Evil white cops: Check. Police phalanx marched into place with ominous close-up on black boots: Check. Angelic minority voices of peace and reason within the ranks of both law enforcement and the protesters: Check.
“We’re going to beat the hell out of you. And you’re going to crack. You’re going to fight back. And then we’re going to roll over every other moron on this street,” says Sergeant Binghamton to Superman. The whole issue left Business Insider’s Joshua Rivera “breathless.”
It’s a moment that echoes similar events that have unfolded across the country recently in cities like Ferguson and Baltimore, where law enforcement — primed to use excessive force — attempt to strong-arm peaceful citizens into submission. Like in those cities, the smallest miscalculation can lead to utter chaos.

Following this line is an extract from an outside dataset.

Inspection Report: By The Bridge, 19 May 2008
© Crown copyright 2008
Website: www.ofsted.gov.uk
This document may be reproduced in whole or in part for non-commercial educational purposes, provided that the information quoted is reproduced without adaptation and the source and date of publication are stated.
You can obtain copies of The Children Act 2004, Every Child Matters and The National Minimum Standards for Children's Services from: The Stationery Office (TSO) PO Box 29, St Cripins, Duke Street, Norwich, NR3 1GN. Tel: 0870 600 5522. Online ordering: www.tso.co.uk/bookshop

When a Metropolis citizen then gets unruly, the commanding officer sees it as an opportunity to march on those gathered, with batons and shields at the ready — and then Superman, absolutely exhausted from his fight, places himself in between the crowd and the cops.
It’s a beautiful, arresting image by artist Aaron Kuder and colorist Tomeu Morey, a cathartic moment for anyone who saw the shocking imagery coming out of Ferguson and felt utterly powerless. But that’s not even the real gut punch.

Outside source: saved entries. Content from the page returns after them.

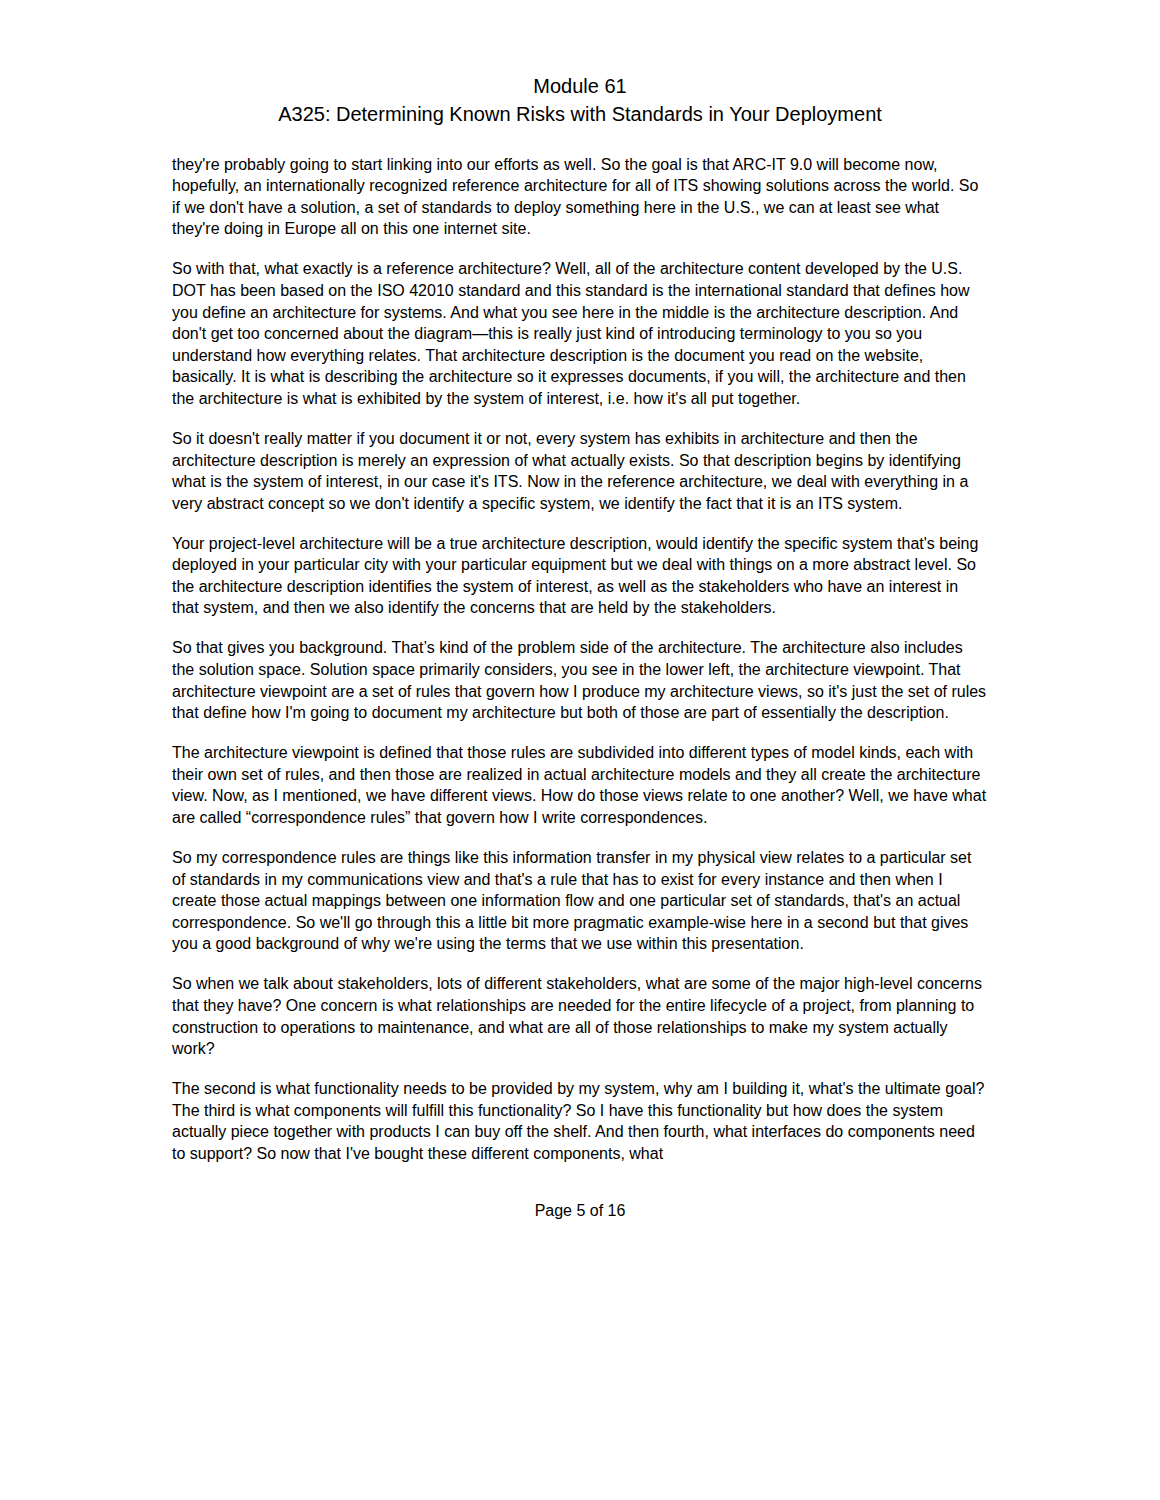Module 61
A325: Determining Known Risks with Standards in Your Deployment
they're probably going to start linking into our efforts as well. So the goal is that ARC-IT 9.0 will become now, hopefully, an internationally recognized reference architecture for all of ITS showing solutions across the world. So if we don't have a solution, a set of standards to deploy something here in the U.S., we can at least see what they're doing in Europe all on this one internet site.
So with that, what exactly is a reference architecture? Well, all of the architecture content developed by the U.S. DOT has been based on the ISO 42010 standard and this standard is the international standard that defines how you define an architecture for systems. And what you see here in the middle is the architecture description. And don't get too concerned about the diagram—this is really just kind of introducing terminology to you so you understand how everything relates. That architecture description is the document you read on the website, basically. It is what is describing the architecture so it expresses documents, if you will, the architecture and then the architecture is what is exhibited by the system of interest, i.e. how it's all put together.
So it doesn't really matter if you document it or not, every system has exhibits in architecture and then the architecture description is merely an expression of what actually exists. So that description begins by identifying what is the system of interest, in our case it's ITS. Now in the reference architecture, we deal with everything in a very abstract concept so we don't identify a specific system, we identify the fact that it is an ITS system.
Your project-level architecture will be a true architecture description, would identify the specific system that's being deployed in your particular city with your particular equipment but we deal with things on a more abstract level. So the architecture description identifies the system of interest, as well as the stakeholders who have an interest in that system, and then we also identify the concerns that are held by the stakeholders.
So that gives you background. That’s kind of the problem side of the architecture. The architecture also includes the solution space. Solution space primarily considers, you see in the lower left, the architecture viewpoint. That architecture viewpoint are a set of rules that govern how I produce my architecture views, so it's just the set of rules that define how I'm going to document my architecture but both of those are part of essentially the description.
The architecture viewpoint is defined that those rules are subdivided into different types of model kinds, each with their own set of rules, and then those are realized in actual architecture models and they all create the architecture view. Now, as I mentioned, we have different views. How do those views relate to one another? Well, we have what are called “correspondence rules” that govern how I write correspondences.
So my correspondence rules are things like this information transfer in my physical view relates to a particular set of standards in my communications view and that's a rule that has to exist for every instance and then when I create those actual mappings between one information flow and one particular set of standards, that's an actual correspondence. So we'll go through this a little bit more pragmatic example-wise here in a second but that gives you a good background of why we're using the terms that we use within this presentation.
So when we talk about stakeholders, lots of different stakeholders, what are some of the major high-level concerns that they have? One concern is what relationships are needed for the entire lifecycle of a project, from planning to construction to operations to maintenance, and what are all of those relationships to make my system actually work?
The second is what functionality needs to be provided by my system, why am I building it, what's the ultimate goal? The third is what components will fulfill this functionality? So I have this functionality but how does the system actually piece together with products I can buy off the shelf. And then fourth, what interfaces do components need to support? So now that I've bought these different components, what
Page 5 of 16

The cops march anyway, raining tear gas on the citizens and even attacking an officer who objects to the proceedings— while Jimmy Olsen photographs the entire ugly affair. […] I still haven’t caught my breath.

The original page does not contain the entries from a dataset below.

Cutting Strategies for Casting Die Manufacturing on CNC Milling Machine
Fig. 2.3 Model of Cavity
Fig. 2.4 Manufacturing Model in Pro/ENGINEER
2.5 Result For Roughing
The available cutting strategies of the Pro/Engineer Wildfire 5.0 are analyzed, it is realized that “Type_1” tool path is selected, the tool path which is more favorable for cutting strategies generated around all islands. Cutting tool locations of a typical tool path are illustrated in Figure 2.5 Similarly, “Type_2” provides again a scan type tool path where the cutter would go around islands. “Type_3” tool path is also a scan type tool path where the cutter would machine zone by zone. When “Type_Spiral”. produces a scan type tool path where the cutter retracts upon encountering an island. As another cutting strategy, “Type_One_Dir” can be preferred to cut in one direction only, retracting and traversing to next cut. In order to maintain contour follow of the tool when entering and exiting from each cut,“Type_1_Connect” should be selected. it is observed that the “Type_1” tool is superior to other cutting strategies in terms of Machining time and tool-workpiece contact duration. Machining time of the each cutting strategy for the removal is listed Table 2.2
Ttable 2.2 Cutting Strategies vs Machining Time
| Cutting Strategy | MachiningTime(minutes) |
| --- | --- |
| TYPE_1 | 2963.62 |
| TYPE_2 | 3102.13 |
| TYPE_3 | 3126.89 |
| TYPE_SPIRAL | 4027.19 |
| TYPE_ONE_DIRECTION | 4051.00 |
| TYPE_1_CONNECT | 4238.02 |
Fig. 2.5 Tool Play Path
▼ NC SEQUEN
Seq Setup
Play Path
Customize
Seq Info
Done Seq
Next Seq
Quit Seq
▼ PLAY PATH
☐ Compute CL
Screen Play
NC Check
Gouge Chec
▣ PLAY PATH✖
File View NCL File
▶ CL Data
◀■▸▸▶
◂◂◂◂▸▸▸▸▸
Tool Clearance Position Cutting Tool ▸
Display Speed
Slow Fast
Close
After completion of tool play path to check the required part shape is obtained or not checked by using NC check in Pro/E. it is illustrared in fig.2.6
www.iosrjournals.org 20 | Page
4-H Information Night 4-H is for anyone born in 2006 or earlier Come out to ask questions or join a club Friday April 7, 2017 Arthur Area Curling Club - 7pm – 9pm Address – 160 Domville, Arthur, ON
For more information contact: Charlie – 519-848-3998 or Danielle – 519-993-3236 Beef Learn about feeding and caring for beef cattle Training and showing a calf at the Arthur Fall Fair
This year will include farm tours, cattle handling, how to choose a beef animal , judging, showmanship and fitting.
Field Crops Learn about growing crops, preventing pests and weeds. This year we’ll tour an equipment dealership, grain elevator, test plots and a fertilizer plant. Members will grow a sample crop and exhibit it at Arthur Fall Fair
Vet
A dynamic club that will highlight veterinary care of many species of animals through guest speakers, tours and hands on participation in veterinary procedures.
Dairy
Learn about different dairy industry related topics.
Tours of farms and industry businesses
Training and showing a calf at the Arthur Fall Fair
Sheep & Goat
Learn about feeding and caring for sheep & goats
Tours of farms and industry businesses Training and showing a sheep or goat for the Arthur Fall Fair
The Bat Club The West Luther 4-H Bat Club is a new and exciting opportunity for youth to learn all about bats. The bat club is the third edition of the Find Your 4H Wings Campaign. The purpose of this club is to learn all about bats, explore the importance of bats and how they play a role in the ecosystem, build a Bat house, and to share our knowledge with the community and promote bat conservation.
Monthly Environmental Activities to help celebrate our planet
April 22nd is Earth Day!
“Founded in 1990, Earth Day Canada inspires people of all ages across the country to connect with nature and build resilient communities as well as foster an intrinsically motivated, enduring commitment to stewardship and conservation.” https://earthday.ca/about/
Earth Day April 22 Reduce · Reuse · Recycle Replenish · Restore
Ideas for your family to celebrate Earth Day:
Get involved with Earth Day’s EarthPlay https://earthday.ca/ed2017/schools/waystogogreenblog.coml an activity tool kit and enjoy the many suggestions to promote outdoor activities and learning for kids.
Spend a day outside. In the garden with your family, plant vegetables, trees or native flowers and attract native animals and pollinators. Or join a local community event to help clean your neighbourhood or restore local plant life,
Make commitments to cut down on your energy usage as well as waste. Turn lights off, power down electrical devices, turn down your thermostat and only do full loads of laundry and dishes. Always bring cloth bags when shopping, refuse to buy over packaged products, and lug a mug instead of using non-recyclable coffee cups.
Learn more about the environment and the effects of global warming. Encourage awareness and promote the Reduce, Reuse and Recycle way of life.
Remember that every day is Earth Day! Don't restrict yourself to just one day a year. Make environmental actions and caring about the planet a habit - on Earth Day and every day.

Modern comic book writers embrace activism because left-leaning sites like Business Insider write op-eds about how said activists leave them “breathless.”
Mr. Rivera would probably not call it a “beautiful image” if Aaron Kuder drew his inspiration from the Ferguson, Missouri looters who ran off into the night with as much liquor and alcohol as they could carry.
Fox also covered the Superman story with straight-news reporting. Brian Henry interviewed Dimitrios Fragiskatos, the manager of Midtown Comics in New York City, and Patrick Colligan, president of the NJ State Policemen’s Benevolent Association, for his July 31 piece.
Mr. Henry never used words like “breathless,” so of course Bleeding Cool’s Rich Johnston wrote up something special to allow his readers to get out their Two Minutes Hate on Fox.
The interesting thing is, all the people talking about “lies” and “propaganda” never point out the “lies” and “propaganda” in Mr. Henry’s reporting. Even his headline is politically neutral: “Superman fights the police in new comic paralleling Ferguson riots”.
In short, comic book writers in 2015 do not simply see their work as “just” a comic book. Writers like Dan Slott — who has been openly political in his Twitter feed — will trot out that sort of sentiment when they’re exposed by yours truly or writers like Hube at Colossus of Rhodey, but in general they see themselves as social justice foot soldiers.
“Comic books are taking on social issues lately and maybe they should get back to taking on superheroes and making people laugh.”
As long as writers continue shoehorning their personal politics into titles or saying nasty things on social media platforms — while also behaving like Mark “fuck off” Waid when they receive legitimate push back — the industry will continue to founder. It’s a shame, because it doesn’t have to be that way.